6. After the skillet has been on the burner for three or four minutes, it should be hot and just starting to smoke. Place two of the fillets in the skillet and cook until each is dark golden on both sides but slightly undercooked, about 1½ minutes per side. (The cooking time will depend on the thickness of the fish.)
7. Transfer the cooked fillets to the rimmed baking sheet with a broad, large and sturdy spatula and set them aside. Cook the remaining two fillets as you did the first two, and transfer them to the baking sheet as well.

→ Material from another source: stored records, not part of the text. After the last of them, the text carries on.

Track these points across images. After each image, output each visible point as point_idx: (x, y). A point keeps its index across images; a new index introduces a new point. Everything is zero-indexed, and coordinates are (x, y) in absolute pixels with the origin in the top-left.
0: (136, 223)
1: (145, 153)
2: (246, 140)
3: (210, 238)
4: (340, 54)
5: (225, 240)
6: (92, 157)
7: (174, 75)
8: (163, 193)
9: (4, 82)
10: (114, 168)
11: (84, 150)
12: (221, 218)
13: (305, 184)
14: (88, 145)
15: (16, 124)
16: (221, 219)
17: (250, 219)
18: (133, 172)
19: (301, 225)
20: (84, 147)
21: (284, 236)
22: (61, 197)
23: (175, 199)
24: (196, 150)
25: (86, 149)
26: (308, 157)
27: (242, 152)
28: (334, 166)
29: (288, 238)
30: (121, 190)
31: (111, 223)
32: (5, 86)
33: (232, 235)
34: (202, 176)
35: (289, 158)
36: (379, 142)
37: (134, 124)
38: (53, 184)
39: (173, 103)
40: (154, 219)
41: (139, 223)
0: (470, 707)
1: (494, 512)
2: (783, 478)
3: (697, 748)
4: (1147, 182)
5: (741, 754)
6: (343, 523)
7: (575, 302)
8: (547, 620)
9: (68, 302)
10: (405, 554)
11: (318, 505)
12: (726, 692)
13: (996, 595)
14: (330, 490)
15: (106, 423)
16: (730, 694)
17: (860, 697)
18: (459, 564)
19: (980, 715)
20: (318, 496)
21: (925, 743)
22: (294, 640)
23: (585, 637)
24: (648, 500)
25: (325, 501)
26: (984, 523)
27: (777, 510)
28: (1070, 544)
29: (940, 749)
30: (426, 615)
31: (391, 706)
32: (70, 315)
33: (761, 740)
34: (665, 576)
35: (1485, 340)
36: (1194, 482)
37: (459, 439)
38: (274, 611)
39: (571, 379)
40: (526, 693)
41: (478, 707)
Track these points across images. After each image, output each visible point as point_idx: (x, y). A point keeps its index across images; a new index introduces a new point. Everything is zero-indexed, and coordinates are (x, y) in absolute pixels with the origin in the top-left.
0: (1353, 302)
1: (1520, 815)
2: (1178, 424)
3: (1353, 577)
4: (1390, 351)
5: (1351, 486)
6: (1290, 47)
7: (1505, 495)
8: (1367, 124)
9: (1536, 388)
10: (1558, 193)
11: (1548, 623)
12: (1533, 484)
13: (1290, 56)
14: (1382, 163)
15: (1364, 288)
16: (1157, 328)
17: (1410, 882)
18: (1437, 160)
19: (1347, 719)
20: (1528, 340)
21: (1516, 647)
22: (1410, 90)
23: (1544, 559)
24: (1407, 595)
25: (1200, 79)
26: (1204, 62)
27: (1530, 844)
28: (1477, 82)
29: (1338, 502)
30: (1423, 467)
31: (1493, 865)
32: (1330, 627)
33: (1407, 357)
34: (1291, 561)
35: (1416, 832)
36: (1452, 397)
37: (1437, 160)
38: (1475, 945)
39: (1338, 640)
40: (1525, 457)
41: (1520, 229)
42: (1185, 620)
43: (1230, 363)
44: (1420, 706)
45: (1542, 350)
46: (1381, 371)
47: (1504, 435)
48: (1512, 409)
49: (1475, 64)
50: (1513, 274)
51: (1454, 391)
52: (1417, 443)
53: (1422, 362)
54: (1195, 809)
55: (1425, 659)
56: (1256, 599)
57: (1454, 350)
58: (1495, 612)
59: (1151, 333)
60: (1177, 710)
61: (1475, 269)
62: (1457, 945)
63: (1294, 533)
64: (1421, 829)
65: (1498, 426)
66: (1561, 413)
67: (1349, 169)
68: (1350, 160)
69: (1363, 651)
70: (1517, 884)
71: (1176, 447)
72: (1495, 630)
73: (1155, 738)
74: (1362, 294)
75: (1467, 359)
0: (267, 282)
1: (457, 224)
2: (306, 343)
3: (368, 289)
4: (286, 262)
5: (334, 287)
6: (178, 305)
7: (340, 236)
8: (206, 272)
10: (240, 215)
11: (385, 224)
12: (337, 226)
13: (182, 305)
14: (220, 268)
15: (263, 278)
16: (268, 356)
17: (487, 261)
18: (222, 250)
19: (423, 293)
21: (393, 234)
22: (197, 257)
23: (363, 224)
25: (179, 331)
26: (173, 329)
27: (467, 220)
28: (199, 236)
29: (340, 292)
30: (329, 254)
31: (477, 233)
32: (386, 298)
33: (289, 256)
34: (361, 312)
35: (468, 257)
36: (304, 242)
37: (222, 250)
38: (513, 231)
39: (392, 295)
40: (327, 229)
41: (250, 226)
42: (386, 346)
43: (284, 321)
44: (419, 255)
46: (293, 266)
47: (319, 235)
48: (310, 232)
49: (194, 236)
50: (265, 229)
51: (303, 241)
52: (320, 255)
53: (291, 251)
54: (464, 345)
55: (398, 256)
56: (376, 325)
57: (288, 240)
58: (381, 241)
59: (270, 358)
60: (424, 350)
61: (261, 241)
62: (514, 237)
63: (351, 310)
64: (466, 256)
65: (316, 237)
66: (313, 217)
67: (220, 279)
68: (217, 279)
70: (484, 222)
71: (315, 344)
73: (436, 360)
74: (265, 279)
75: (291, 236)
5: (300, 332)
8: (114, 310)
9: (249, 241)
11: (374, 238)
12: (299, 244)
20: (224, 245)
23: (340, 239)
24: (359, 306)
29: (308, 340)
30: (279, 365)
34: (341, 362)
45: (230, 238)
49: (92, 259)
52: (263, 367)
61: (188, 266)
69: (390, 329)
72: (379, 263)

8. Place the pan with the four fillets, uncovered, in the oven and bake until they are just cooked through, about five minutes. To test for doneness, insert the tip of a thin-bladed knife into the thickest part of the fillet for approximately 10 seconds. Remove the knife and lay the tip of the blade flat against the inside of your wrist. If the tip feels hot against your skin, the fish is done.
Serving Suggestion: Serve the fish immediately, topped with rounds of maître d’hôtel butter, using 1 to 2 tablespoons of butter for each serving.
Fried Grouper Cha Ca La Vong:
Fried Grouper Cha Ca La Vong
CHEF SUSAN SPICER
½ inch cubes of grouper (or larger)
Nuoc Cham dipping sauce
1. Marinate in finely grated galangal, minced garlic and fresh or grated turmeric, pinch of salt, sugar and sambal
2. Dust in rice flour and fry until golden – stick with a bamboo or lemongrass skewer
3. Sprinkle with a combination of chopped fresh herbs (dill, basil and cilantro – the dill is important) and finely chopped scallions
4. Serve with Nuoc Cham dipping sauce on the side (or sprinkle with Nuoc Cham before the herbs) and chopped peanuts (if desired).
Serving Suggestion: Serve with Nuoc Cham dipping sauce on the side (or sprinkle with Nuoc Cham before the herbs) and chopped peanuts (if desired).